マイケル・ブルームバーグ / Getty Images

2020年の米大統領選で民主党の候補指名獲得を目指す、マイケル・ブルームバーグの選挙事務所は、電話による投票依頼作業を外注していたが、委託先が刑務所内の受刑者に作業を発注していたことを認めた。

ニュースサイト「インターセプト(Intercept)」がこの問題を報じた後、ブルームバーグ陣営は問題の外部企業との契約を終了した。12月24日の記事によると、オクラホマ州の刑務所の女性受刑者らが、ブルームバーグ陣営の電話がけ作業を受託していたことが、匿名筋の情報で明らかになったという。

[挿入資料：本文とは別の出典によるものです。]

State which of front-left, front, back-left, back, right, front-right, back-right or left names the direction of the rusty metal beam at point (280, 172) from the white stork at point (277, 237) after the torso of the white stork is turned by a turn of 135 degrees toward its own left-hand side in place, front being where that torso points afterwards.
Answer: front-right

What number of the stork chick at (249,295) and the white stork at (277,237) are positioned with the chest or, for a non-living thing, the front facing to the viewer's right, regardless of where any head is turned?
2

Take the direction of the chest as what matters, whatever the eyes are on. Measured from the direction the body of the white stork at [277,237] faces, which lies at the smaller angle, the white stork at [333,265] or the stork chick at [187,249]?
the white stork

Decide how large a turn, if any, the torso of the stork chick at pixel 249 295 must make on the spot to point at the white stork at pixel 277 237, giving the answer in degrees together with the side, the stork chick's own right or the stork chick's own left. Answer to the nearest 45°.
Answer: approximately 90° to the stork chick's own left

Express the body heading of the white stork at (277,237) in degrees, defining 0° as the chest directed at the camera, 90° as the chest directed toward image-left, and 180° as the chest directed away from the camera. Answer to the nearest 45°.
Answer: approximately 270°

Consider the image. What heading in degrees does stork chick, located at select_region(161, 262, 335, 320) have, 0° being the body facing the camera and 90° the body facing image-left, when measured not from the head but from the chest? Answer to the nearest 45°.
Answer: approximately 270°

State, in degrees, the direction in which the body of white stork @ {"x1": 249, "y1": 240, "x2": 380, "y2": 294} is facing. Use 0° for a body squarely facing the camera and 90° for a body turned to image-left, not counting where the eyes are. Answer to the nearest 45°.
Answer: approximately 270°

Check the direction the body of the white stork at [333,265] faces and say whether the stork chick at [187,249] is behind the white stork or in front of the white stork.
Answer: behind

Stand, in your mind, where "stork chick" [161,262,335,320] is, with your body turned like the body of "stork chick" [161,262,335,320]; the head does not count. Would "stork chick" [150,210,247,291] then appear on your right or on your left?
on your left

インターセプトによるとブルームバーグ陣営が業務を委託した外部企業が、ニュージャージー州のコールセンターProComに仕事を依頼したという。ProComは2つのコールセンターを運営しており、その一つがブルームバーグの業務を受託していた。

受刑者が受け取った報酬の額については不明だが、月あたりの賃金がわずか20ドル程度だった可能性もある。

インターセプトからの指摘を受けて、ブルームバーグの広報担当のJulie Woodは、「問題の存在を把握していなかった。事前に知っていたなら、業務を発注していなかった。このような行いは信じがたいものであり、我々は問題の外部企業との関係を終了させた」と述べた。

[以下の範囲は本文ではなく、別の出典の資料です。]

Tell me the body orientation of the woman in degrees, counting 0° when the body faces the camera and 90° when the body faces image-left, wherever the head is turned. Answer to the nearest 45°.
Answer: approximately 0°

ProComは声明で次のように述べた。「当社は受刑者らに適切な職業トレーニングを与えている。受刑者らは身につけたスキルを用いて、収監中に報酬を得るだけでなく、出所した後に有利なポジションに就ける」

声明でProComは、オクラホマ州に対し、コールセンター業務の最低賃金を支払っている点を強調した。しかし、受刑者らが実際受け取る報酬額がいくらになるのかは定かではない。

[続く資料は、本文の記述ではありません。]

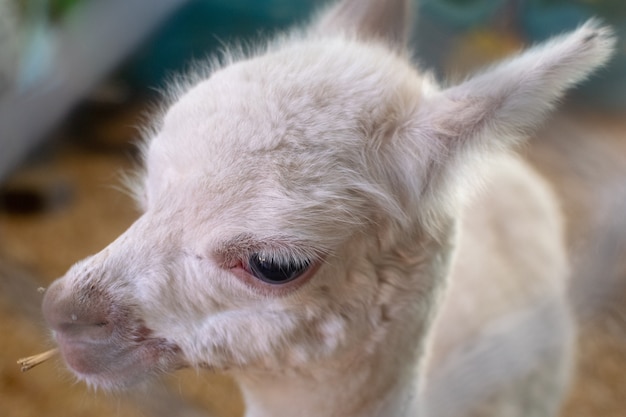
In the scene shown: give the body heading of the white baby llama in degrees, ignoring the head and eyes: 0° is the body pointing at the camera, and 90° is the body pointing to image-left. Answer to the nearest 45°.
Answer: approximately 45°
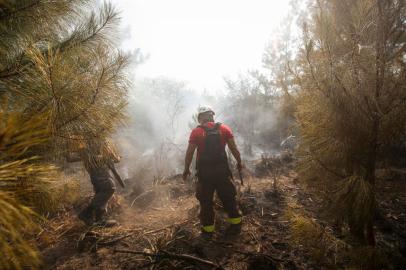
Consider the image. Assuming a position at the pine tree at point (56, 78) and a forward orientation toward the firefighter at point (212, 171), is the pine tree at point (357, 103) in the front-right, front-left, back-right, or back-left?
front-right

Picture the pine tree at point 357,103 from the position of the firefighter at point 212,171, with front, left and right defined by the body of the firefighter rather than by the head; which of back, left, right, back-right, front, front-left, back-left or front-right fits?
back-right

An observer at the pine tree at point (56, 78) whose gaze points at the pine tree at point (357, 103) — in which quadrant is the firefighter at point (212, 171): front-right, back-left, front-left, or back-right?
front-left

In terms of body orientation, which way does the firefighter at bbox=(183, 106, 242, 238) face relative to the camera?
away from the camera

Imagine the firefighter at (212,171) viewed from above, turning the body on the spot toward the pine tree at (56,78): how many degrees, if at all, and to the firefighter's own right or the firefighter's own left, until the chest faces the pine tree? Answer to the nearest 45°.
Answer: approximately 135° to the firefighter's own left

刑務所問題を扱うメディアPrison Legal Newsの編集者は、インターセプトの取材に対し、ProComが刑務所に作業を外注していることを知らなかったとしても、ブルームバーグ陣営には責任があると述べた。作業を外注する場合、委託先で実施されるオペレーションに対しても監督責任があるというのが編集者の意見だ。

ブルームバーグと民主党の指名獲得を争うフリアン・カストロは、今回の問題について自らの刑事司法改革ポリシーに触れつつコメントした。「私は民営の刑務所を廃止し、受刑者らに公正な賃金を支払うことを提案している。司法制度改革には、企業の利益を追求するのではなく、人々をケアする姿勢が必要だ」と彼はツイートした。

フォーブスはブルームバーグの保有資産を520億ドル(約5.7兆円)と試算している。彼は民主党で最も裕福な大統領候補者だ。ブルームバーグはBloomberg LPを1981年に設立し、前ニューヨーク市長を務めていた。

ブルームバーグは自己資金のみで選挙活動を展開し、他の全ての候補者らを上回る費用を、テレビ広告などに投じようとしている。同じく民主党のバーニー・サンダースやエリザベス・ウォーレンらは、ブルームバーグが富の力で票を操ろうとしていると非難している。